618 to 906: T’ang Dynasty - the first printing is done in China using ink on carved wooden blocks begins to make multiple transfers of an image to paper.
1300: The first use of wooden type in China.
1457: First color printing by Fust and Schoeffer.
1465: Drypoint engravings invented by Germans.
1501: Italic type first used.
1846: Cylinder press invented by Richard Hoe. Cylinder press can print 8,000 sheets an hour
1860: Unknown female vocalist, fragment of the French folksong “Au clair de la lune” recorded in France by Édouard-Léon Scott de Martinville on his experimental “phonautograph,” which could record but not play back sound.

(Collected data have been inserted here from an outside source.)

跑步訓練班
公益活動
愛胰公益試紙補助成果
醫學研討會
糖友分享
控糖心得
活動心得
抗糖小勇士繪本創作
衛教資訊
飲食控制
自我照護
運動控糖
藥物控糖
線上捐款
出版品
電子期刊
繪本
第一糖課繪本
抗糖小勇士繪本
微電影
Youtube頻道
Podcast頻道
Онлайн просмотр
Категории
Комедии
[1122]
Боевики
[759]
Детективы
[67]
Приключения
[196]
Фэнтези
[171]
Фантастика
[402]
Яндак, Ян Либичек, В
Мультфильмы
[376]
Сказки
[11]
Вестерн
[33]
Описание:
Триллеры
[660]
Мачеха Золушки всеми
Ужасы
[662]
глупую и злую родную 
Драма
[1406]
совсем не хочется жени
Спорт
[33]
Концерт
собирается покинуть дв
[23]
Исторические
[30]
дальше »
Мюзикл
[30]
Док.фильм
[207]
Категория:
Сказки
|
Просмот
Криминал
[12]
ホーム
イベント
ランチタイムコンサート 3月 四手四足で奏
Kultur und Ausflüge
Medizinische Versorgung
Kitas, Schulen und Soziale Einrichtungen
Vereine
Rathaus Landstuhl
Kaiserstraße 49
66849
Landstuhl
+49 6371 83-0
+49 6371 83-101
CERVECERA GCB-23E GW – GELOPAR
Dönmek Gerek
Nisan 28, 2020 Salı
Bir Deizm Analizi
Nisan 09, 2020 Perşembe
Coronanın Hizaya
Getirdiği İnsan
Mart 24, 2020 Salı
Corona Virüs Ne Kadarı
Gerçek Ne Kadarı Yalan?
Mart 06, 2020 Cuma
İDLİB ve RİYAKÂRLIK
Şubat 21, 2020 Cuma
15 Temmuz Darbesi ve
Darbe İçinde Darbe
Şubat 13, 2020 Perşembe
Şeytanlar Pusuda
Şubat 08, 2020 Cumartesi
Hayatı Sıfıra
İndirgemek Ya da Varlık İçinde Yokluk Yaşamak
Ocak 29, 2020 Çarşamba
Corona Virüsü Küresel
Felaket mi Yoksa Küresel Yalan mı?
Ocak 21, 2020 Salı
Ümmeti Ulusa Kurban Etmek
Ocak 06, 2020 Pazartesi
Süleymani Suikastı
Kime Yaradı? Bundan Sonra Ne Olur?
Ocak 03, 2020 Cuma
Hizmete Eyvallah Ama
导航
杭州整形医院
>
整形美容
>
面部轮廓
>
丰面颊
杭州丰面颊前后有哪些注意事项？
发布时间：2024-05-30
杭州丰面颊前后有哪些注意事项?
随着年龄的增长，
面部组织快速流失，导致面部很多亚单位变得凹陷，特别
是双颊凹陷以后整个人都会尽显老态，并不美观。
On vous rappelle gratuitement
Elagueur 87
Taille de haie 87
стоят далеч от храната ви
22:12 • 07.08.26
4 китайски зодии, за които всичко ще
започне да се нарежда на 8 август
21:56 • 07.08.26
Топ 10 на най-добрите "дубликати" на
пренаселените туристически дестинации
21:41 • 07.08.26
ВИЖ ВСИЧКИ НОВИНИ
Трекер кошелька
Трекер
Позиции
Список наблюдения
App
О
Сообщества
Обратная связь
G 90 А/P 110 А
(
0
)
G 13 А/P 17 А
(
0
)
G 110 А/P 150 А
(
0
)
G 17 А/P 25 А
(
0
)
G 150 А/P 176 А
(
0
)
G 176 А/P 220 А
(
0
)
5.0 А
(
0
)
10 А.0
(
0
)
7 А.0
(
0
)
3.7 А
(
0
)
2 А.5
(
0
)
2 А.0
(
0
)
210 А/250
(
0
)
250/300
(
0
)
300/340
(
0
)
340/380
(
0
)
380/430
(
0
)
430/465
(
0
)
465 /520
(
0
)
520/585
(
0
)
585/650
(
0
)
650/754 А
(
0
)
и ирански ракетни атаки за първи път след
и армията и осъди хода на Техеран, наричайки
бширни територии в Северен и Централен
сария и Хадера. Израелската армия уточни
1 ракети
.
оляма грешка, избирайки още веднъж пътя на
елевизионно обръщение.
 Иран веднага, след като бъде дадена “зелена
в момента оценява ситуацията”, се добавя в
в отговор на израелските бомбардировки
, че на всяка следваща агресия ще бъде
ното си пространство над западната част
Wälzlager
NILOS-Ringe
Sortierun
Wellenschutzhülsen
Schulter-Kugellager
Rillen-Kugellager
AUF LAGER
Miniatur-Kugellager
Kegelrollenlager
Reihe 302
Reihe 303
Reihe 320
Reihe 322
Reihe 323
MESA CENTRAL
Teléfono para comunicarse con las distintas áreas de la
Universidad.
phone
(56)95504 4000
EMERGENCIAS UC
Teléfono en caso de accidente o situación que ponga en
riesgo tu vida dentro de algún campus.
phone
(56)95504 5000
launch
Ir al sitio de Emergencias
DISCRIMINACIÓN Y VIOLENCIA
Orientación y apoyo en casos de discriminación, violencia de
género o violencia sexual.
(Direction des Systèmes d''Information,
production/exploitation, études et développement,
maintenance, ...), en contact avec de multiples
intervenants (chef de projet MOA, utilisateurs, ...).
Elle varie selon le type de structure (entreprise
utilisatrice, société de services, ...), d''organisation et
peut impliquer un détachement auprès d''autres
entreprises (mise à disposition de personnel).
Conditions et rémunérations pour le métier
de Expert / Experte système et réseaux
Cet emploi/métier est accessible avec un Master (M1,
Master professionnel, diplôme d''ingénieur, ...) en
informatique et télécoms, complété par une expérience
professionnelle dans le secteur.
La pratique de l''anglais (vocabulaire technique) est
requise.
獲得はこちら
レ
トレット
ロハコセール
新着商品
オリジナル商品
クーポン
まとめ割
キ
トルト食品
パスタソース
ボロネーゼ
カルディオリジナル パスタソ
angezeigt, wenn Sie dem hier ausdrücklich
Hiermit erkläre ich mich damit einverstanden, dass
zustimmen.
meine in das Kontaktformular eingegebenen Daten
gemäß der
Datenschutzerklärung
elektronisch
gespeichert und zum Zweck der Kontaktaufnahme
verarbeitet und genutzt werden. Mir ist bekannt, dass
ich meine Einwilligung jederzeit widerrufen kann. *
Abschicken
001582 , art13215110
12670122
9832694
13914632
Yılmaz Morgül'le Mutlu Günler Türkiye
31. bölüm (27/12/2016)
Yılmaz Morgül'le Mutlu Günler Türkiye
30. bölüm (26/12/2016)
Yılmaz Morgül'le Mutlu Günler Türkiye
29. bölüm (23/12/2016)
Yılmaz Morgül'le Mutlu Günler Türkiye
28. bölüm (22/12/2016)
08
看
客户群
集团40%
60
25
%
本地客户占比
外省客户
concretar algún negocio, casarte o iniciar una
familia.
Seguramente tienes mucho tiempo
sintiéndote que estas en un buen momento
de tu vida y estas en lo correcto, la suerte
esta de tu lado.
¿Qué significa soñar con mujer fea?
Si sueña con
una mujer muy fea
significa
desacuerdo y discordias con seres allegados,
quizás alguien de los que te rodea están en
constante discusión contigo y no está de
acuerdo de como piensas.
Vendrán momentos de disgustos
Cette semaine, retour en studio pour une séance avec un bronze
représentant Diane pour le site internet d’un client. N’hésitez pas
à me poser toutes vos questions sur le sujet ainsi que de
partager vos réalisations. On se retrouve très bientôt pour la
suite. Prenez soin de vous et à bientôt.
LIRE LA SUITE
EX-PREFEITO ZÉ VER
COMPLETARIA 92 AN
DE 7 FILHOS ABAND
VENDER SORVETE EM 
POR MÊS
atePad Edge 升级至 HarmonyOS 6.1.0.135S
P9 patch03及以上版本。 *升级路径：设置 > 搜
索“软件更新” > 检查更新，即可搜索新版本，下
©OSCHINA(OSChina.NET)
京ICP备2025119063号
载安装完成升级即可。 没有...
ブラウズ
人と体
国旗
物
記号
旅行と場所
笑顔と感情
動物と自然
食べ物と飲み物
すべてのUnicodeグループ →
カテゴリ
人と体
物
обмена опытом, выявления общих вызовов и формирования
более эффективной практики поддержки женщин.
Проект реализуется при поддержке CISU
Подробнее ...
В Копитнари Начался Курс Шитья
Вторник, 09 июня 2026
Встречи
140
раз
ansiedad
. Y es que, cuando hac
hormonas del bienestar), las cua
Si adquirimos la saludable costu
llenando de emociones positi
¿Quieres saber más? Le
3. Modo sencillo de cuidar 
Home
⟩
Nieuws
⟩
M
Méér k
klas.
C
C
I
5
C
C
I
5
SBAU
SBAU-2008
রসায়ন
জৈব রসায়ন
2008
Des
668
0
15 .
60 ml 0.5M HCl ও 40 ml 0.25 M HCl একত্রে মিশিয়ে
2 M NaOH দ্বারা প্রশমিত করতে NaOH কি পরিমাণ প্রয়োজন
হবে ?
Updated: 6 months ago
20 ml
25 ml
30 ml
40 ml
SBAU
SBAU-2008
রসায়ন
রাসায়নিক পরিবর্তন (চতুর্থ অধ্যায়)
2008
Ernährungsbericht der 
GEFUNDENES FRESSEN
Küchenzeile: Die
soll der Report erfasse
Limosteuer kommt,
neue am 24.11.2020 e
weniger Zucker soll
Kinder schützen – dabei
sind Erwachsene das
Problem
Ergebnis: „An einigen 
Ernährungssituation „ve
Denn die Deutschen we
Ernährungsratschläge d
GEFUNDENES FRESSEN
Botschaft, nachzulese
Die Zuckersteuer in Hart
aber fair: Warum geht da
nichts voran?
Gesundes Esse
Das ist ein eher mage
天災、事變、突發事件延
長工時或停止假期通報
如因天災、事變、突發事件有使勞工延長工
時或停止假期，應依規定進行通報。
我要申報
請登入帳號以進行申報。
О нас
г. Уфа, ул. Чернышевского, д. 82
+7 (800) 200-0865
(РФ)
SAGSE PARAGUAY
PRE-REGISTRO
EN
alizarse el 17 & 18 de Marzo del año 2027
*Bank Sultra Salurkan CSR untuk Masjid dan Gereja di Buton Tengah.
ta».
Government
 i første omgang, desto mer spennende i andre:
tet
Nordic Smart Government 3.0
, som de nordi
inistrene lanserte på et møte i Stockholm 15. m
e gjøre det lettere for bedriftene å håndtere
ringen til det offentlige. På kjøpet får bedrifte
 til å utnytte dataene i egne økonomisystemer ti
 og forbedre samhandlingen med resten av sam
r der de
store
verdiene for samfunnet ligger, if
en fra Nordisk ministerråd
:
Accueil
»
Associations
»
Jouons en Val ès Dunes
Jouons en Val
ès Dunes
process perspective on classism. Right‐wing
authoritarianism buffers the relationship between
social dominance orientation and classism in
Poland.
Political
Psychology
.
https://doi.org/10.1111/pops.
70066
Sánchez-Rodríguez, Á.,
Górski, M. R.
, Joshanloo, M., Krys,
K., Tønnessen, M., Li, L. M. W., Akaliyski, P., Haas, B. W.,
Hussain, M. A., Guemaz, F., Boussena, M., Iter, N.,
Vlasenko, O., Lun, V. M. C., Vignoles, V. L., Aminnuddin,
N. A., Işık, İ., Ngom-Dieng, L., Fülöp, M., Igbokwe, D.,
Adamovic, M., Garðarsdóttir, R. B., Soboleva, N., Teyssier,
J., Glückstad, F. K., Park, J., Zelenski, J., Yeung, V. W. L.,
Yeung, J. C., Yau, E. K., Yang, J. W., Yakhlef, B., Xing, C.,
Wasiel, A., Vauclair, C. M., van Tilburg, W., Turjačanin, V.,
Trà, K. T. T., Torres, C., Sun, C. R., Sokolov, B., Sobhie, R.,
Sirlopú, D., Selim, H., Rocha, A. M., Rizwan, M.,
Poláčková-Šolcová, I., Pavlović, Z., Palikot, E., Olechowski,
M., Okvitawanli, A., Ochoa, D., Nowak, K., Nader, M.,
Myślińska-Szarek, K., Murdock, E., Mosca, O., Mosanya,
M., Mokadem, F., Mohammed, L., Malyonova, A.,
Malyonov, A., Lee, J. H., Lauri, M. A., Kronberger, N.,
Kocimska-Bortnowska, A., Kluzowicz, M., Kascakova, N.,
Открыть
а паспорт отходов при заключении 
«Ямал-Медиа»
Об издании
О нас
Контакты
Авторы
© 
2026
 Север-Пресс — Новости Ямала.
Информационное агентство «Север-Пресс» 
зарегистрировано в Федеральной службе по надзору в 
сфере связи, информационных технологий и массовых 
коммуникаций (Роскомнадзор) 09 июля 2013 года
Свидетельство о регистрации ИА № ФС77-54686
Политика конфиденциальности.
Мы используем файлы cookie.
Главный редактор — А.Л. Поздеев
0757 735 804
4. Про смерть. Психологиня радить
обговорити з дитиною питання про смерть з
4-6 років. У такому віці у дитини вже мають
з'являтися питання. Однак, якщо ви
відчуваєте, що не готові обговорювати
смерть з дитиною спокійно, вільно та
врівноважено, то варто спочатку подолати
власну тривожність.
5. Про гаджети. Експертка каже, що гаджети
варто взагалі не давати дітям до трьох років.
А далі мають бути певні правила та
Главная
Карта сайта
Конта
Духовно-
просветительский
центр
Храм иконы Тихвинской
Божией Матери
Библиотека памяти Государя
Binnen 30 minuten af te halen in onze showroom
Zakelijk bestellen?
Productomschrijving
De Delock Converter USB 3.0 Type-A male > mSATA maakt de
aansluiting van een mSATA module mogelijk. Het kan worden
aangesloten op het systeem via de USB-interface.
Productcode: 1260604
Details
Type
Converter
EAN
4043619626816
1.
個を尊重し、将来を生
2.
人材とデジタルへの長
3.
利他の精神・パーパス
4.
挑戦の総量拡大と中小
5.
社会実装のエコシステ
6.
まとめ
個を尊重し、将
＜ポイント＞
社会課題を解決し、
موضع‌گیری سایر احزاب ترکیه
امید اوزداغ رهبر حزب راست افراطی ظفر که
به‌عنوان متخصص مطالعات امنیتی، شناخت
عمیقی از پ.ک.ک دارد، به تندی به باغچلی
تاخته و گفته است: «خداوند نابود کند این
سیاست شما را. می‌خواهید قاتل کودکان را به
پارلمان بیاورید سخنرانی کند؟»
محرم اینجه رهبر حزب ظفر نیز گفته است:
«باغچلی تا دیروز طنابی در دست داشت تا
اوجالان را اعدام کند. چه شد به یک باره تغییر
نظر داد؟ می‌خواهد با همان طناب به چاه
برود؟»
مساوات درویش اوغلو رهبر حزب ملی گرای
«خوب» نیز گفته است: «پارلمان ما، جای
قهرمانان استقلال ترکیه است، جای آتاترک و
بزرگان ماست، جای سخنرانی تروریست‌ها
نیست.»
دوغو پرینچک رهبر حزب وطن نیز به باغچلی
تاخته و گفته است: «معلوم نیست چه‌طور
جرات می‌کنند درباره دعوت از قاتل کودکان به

1870: Paper is now mass-manufactured from wood pulp.
1876: March 10th, The first telephone was developed by Alexander Graham Bell.
1884- Paul Nipkow an engineering student from Germany proposed the world's first mechanical television system.
1889: William Kennedy Laurie Dickson, commissioned by Thomas Alva Edison, builds the first motion-picture camera and names it the Kinetograph.
1890: George W. Johnson, first recordings by the first successful African American recording artist.
1891: Printing presses can now print and fold 90,000 4-page papers an hour. Diazotype invented (print photographs on fabric).
1892: 4-color rotary press invented.
1893: The radio has been the first device to allow for mass communication. It has enabled information to be transferred far and wide, not only nationally wide but internationally as well. The development of the radio began in 1893 with Nikolai Tesla’s demonstration of wireless radio communication in St. Louis, Missouri. His work laid the foundation for those later scientists who worked to perfect the radio we now use.
1894: Len Spencer and the Imperial Minstrels, first series of recorded recreations of a contemporary minstrel show.
1904: The first comic book is made.
1905: The first movie theater opens in Pittsburgh, Pensilvania
1908: William Howard Taft, William Jennings Bryan, first recordings of campaign speeches by presidential candidates.
1917: Original Dixieland Jazz Band, first widely-popular recordings of “jazz”.
1920: first collage radio station on Oct. 14, 1920
1920: First transmission of AM radio was sent out by station 8MK in Detroit, Michigan.
1920- John Baird came up with an idea of using arrays of transparent rods to transmit images for television.
1923- Charles Jenkins invented a mechanical television system called radiovision which transmitted the earliest moving silhouette images. Radiovisor was a mechanical scanning-drum device manufactured by the Jenkins Television Corporation.
1924: Duke Ellington, first recordings by the great composer/bandleader.
1935: Glenn Miller & His Orchestra, first recordings by the highly popular swing band.
1940: Jan. 1st, The Western Electric Telephone were in almost every North American Home when they were released. It was very durable and simple to repair. This phone was commonly found in the color black, with only ten number keys.
1940: Woody Guthrie, first recordings by the folk icon.
1946: Hank Williams, first recordings by the country icon.
1947: In 1947 Thomas T. Goldsmith, Jr. and Este Ray Mann filed a United States patent request for an invention they described as a "cathode ray tube amusement device." (CRT) The gaming device was never marketed nor sold to the public. (AKA video game)
1960: Alfred Hitchcock's Psycho terrifies audiences and becomes one of the year's most successful films, as well as one of the most memorable psychological thrillers.
1964: Red Desert makes spectacular use of the recently perfected zoom lens, which increases the optical mobility of a shot and its expressive capacities.
1965: Jan. 1st, The Trim-line Telephone had a lighted dial and a thick, curved plastic casing. The phone had both a mouthpiece and earpiece, the dial was between these two things. This phone also had a plug and jack.
1965: The Sound of Music premieres. An instant hit, the film was one of the top-grossing films of and remains one of film's most popular musicals.
1968: The motion picture rating system debuts with G, PG, R and X.
1970: Video gaming would not reach mainstream popularity until the 1970s.
1980: 1980s is when arcade video games, gaming consoles and home computer games were introduced to the general public.
1984: Domain Name System (DNS) introduced To Internet
1986: Guglielmo Marconi was awarded the official patent for the radio by the British Government in 1986.
1994: Internet celebrates 25th anniversary
1998: Microsoft releases Windows 98. Months later the government orders Microsoft to change its Java virtual machine to pass Sun's Java compatibility test.